Manchmal also kommt es trotz aller Gespräche und Bemühungen nicht zu einer Umkehr. Hält jemand an seiner falschen Lebensweise hartnäckig fest – Paulus nennt als Beispiele im Vers des Tages ein unmoralisches Leben, Geldgier, Götzenanbetung, Verleumdung, Trinkerei, Beraubung – dann kann eine Trennung nötig werden. Paulus stellt klar: In einem solchen Fall sollen die Korinther als Gemeinde keine Gemeinschaft mehr mit diesen Menschen pflegen. Damit ist die geistliche und geschwisterliche Gemeinschaft gemeint, nicht zwangsläufig jeder Kontakt im Alltag.
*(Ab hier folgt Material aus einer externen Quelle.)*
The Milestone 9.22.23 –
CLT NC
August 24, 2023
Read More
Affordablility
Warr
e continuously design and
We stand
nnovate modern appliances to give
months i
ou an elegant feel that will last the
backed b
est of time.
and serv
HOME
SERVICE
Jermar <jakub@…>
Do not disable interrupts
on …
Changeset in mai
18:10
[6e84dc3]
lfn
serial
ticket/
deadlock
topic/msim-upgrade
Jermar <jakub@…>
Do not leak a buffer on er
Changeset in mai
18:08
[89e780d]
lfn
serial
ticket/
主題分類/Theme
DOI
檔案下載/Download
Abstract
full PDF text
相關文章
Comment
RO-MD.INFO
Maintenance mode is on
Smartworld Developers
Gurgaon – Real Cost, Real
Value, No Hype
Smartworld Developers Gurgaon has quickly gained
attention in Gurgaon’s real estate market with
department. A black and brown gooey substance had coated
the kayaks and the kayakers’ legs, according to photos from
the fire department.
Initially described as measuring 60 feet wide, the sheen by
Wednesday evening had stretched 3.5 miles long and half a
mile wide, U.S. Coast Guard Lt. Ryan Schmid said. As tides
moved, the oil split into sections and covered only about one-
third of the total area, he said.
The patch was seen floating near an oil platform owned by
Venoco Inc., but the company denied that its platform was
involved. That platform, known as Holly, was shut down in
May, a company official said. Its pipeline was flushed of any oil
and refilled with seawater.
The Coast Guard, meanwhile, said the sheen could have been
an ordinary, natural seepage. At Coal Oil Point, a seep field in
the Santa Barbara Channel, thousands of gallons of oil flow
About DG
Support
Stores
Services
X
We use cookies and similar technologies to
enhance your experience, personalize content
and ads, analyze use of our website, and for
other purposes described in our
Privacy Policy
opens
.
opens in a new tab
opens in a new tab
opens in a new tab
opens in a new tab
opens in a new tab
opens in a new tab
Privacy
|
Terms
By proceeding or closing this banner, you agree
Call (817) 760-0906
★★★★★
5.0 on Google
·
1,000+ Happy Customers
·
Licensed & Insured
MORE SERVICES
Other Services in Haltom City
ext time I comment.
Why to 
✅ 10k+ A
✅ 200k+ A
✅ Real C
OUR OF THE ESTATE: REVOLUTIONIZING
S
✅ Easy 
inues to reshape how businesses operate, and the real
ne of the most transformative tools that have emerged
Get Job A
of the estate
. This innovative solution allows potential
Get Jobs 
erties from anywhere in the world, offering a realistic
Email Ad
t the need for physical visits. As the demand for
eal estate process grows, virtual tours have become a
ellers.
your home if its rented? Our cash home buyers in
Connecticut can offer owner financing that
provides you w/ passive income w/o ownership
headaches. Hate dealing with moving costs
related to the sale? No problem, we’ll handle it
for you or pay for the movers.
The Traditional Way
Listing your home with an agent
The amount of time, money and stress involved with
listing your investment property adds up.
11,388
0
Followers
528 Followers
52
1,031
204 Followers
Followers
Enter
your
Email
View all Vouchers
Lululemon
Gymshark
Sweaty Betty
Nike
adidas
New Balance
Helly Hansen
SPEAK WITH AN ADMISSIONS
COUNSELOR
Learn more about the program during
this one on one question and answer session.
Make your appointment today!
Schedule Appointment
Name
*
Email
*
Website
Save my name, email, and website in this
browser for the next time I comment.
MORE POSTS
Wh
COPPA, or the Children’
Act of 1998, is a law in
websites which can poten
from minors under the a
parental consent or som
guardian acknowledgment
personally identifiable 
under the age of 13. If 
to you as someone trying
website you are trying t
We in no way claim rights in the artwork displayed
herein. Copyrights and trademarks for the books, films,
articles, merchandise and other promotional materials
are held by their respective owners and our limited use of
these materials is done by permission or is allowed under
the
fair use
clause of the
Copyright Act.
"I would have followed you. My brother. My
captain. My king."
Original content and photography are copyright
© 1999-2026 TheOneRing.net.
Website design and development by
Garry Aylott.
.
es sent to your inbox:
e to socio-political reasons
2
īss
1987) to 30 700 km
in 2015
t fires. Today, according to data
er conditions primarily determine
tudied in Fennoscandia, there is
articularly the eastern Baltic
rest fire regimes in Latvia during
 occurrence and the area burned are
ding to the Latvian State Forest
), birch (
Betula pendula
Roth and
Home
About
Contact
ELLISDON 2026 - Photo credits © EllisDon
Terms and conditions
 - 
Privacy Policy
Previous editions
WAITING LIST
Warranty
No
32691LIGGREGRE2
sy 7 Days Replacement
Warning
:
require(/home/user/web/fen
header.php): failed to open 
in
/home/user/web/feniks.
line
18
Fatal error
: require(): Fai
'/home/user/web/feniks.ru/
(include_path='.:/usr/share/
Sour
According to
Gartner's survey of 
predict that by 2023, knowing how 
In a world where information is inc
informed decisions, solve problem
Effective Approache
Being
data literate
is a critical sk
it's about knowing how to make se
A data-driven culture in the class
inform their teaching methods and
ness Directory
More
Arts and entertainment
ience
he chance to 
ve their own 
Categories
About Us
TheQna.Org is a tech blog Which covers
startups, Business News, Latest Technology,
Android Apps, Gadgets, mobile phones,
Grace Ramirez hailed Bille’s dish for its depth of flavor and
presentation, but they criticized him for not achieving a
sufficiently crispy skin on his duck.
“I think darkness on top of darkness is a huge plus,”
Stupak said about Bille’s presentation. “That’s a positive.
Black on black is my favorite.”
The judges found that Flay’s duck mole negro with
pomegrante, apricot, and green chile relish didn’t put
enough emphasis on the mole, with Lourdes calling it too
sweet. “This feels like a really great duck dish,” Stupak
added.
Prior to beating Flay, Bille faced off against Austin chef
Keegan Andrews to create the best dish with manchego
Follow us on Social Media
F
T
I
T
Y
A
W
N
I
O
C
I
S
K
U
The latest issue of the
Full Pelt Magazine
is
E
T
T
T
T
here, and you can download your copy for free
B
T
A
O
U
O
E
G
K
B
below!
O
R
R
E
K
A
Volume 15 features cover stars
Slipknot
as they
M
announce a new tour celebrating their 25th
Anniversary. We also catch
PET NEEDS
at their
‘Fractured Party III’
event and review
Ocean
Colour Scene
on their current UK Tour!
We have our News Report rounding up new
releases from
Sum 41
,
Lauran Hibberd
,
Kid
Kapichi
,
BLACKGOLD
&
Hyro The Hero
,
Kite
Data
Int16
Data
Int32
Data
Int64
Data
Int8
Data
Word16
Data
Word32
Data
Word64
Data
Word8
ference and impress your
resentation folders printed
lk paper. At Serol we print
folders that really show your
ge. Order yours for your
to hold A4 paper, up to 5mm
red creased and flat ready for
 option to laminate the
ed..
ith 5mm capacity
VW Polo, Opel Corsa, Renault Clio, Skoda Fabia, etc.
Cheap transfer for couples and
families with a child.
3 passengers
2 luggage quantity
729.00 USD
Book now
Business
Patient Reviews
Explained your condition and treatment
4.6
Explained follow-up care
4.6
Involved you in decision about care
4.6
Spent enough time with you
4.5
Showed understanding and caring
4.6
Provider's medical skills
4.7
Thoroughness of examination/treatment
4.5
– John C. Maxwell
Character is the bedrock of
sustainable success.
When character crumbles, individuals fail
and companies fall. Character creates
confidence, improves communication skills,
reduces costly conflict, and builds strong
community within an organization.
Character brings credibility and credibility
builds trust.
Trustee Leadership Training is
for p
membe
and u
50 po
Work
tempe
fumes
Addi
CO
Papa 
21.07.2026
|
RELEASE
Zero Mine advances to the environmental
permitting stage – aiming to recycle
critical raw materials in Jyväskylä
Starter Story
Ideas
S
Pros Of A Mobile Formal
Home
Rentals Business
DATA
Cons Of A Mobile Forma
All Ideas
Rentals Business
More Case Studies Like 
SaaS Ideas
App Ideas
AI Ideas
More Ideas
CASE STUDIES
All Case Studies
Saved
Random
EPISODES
Auch Jesus sagt in Matthäus 18,17: „Will er auch auf die Gemeinde nicht hören, dann soll er in deinen Augen wie ein gottloser Mensch sein, wie ein Heide oder ein Zolleinnehmer.“
 
Doch selbst dieser Schritt ist keine Strafe. Gott kann den Schmerz der Distanz gebrauchen, um den betroffenen Menschen zur Umkehr zu führen. So bleibt auch in der Trennung die Hoffnung, dass die Person wieder neu zu Christus findet. Denn Umkehr ist weiterhin das Ziel. So erinnert uns Paulus mit dem heutigen Vers des Tages daran, dass unser Leben und unser Bekenntnis zusammengehören – in persönlicher Nachfolge wie auch im gemeinsamen Zeugnis der Gemeinde.